(Source document Opens)
Guest post from Andrew Dang, ASU Law Student and LLM Developer.
The language of law has many layers. Legal facts are more than objective truths; they tell the story and ultimately decide who wins or loses. A statute can have multiple interpretations, and those interpretations depend on factors like the judge, context, purpose, and history of the statute. Legal language has distinct features, including rare legal terms of art like “restrictive covenant,” “promissory estoppel,” “tort,” and “novation.” This complex legal terminology poses challenges for normal semantic search queries.
(Source document Closes)
(Exercise data Opens)
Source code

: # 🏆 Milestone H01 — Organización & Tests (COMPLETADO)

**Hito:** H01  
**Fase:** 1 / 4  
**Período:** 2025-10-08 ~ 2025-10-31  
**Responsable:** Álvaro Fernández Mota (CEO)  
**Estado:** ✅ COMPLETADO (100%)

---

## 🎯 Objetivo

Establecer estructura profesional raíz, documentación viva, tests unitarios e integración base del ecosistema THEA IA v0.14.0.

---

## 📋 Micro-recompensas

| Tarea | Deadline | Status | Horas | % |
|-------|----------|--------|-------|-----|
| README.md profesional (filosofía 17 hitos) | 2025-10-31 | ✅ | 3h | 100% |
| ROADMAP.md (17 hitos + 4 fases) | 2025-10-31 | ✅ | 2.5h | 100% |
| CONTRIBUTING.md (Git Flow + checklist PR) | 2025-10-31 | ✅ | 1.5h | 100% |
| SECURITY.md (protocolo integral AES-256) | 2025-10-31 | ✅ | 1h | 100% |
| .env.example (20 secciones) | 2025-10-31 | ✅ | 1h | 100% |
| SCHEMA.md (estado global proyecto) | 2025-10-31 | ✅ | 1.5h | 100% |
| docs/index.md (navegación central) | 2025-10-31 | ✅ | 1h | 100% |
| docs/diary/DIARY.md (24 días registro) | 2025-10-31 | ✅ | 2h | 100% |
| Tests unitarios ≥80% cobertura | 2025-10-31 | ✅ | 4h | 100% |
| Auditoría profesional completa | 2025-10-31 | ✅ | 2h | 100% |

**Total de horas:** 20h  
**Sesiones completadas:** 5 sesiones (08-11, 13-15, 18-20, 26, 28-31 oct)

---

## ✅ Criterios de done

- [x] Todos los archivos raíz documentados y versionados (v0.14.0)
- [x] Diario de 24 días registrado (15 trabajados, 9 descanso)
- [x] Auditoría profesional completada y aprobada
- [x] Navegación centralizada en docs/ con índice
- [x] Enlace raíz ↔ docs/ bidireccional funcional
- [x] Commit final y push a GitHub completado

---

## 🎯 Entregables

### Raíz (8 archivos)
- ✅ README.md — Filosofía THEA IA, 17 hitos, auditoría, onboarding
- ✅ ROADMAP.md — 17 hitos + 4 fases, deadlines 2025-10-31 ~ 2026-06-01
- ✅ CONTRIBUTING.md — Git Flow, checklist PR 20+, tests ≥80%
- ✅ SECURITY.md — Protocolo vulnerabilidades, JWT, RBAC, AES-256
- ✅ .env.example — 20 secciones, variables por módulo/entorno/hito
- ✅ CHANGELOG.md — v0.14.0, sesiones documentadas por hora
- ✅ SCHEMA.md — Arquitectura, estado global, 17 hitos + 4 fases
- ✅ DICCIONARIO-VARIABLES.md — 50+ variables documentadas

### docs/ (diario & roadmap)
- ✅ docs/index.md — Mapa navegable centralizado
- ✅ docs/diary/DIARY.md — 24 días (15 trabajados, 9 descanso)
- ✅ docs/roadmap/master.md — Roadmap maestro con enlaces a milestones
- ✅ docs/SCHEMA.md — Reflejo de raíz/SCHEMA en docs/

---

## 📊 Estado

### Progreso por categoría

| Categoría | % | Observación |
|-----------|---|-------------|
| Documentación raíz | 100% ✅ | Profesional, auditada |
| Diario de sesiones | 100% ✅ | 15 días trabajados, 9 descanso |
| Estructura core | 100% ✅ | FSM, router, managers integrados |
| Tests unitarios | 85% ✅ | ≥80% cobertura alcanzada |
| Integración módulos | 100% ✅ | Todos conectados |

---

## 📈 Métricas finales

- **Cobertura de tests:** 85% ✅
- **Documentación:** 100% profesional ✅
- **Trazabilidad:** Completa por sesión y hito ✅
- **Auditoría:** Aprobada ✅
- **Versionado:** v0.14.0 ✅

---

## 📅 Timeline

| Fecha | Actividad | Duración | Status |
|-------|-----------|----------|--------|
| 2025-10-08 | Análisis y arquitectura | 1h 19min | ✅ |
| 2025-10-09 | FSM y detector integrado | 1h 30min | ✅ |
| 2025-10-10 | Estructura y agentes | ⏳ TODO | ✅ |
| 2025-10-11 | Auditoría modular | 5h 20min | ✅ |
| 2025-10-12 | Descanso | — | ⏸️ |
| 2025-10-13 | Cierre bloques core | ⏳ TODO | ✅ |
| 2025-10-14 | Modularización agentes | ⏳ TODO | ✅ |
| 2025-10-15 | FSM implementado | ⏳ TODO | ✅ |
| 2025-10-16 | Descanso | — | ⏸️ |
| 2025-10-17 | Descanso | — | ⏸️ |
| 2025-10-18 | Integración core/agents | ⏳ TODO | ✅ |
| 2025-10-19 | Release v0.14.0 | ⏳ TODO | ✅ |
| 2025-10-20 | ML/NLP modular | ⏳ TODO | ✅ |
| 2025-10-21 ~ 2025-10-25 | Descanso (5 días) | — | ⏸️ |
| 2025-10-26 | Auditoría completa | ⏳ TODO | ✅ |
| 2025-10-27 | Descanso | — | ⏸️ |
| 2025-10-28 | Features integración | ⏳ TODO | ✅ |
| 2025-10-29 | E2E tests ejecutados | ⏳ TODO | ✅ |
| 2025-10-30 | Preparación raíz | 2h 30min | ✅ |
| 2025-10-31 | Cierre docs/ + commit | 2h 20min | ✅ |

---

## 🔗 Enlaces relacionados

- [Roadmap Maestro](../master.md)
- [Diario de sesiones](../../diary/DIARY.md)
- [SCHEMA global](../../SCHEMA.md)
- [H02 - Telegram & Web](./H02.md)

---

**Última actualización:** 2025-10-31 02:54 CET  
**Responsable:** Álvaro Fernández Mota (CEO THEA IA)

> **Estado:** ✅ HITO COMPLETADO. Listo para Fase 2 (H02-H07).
(Exercise data Closes)
§ The problem: From the guest post on legal language, return the part that opens with the words containing "The language of" and closes with "semantic search queries.", copied word for word.

§ Written answer:
The language of law has many layers. Legal facts are more than objective truths; they tell the story and ultimately decide who wins or loses. A statute can have multiple interpretations, and those interpretations depend on factors like the judge, context, purpose, and history of the statute. Legal language has distinct features, including rare legal terms of art like “restrictive covenant,” “promissory estoppel,” “tort,” and “novation.” This complex legal terminology poses challenges for normal semantic search queries.